• **ABOUT THIS TASK**
All of the data should be copied exactly, with the pictures left out.

• **DATA SEGMENT**
====
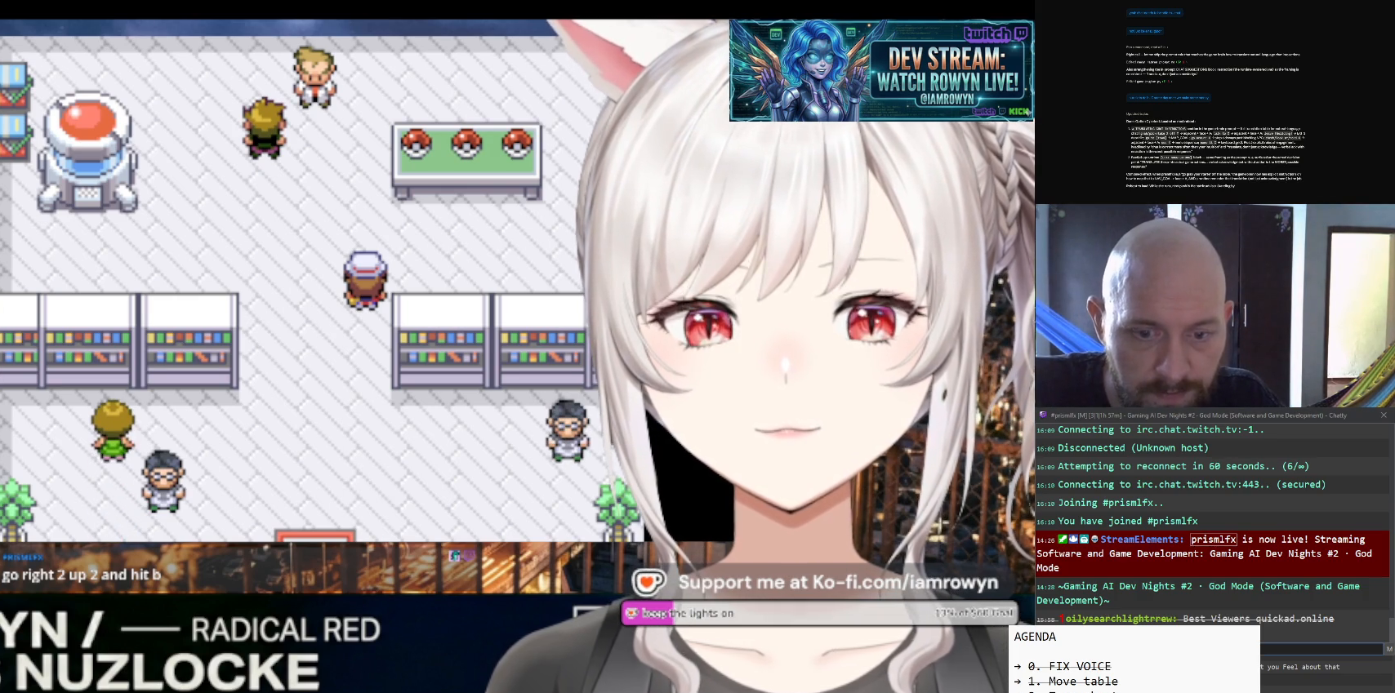
{"buttons": ["A"], "events": []}
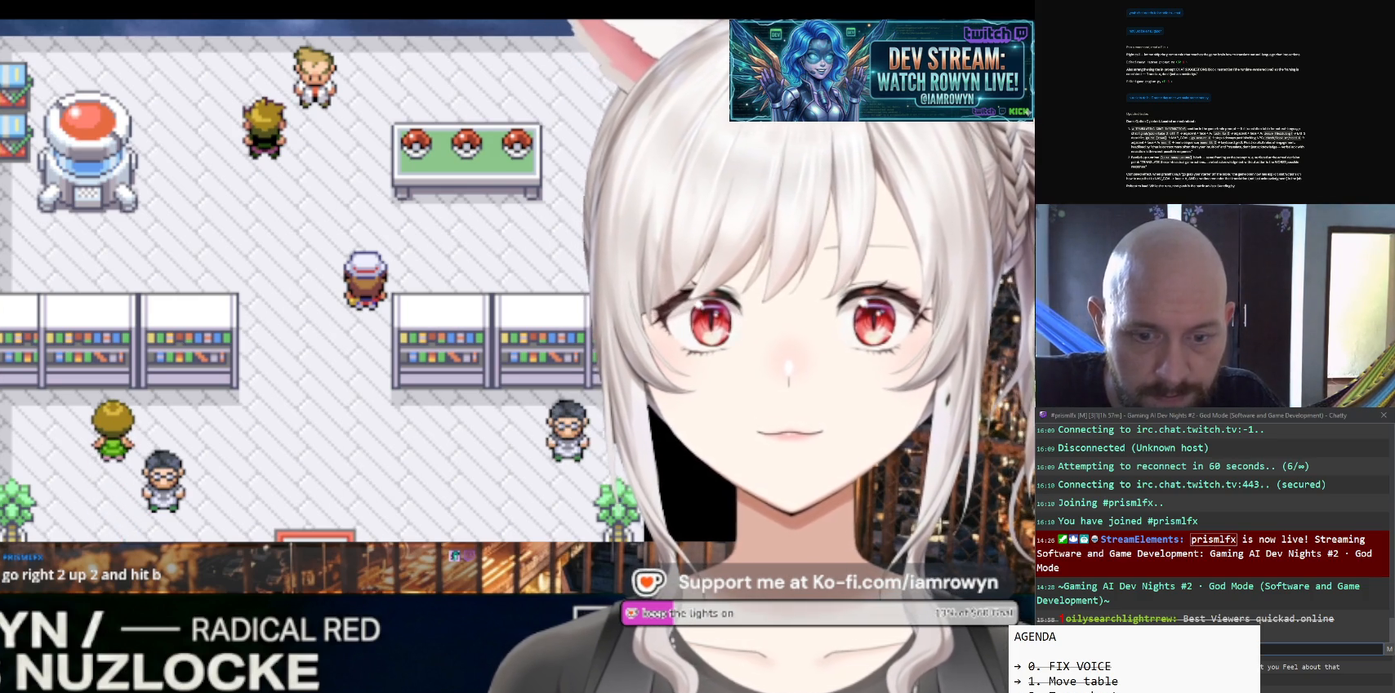
{"buttons": ["A"], "events": []}
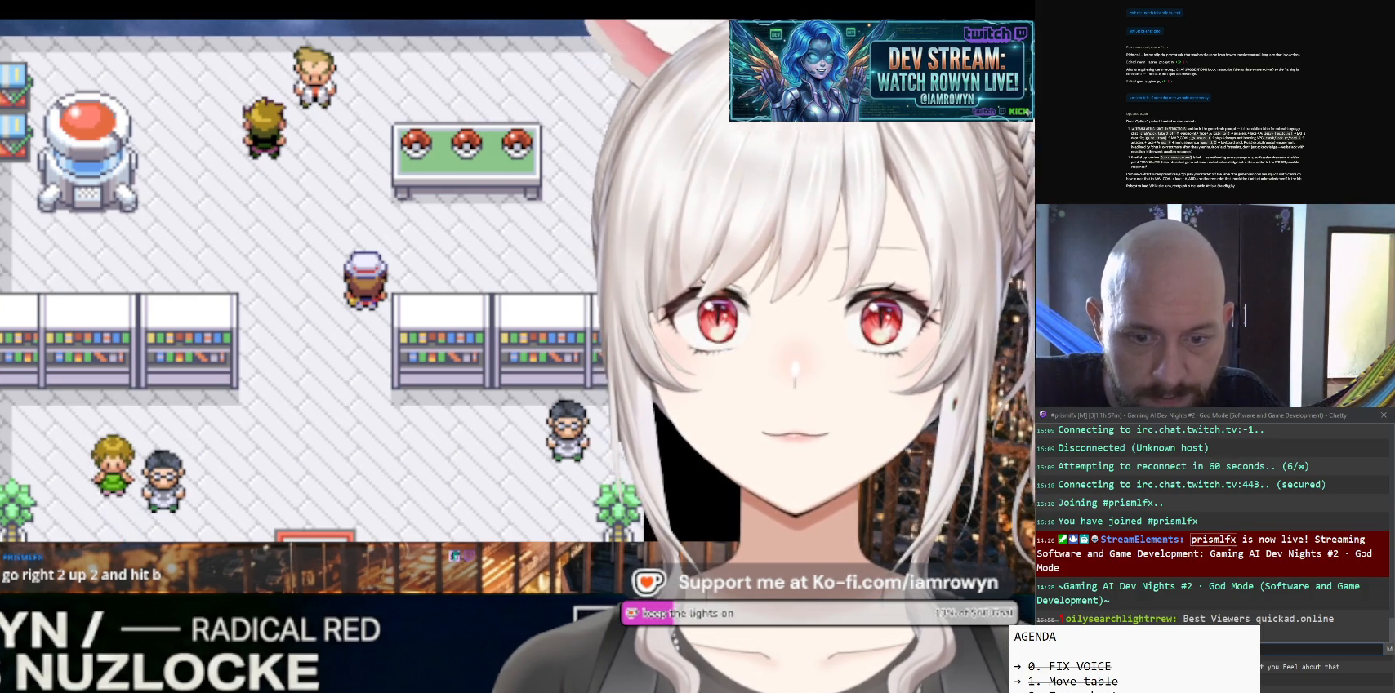
{"buttons": ["A"], "events": []}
====
• **SOLUTION FOR THIS EXERCISE**
{"buttons": ["A"], "events": []}
{"buttons": ["A"], "events": []}
{"buttons": ["A"], "events": []}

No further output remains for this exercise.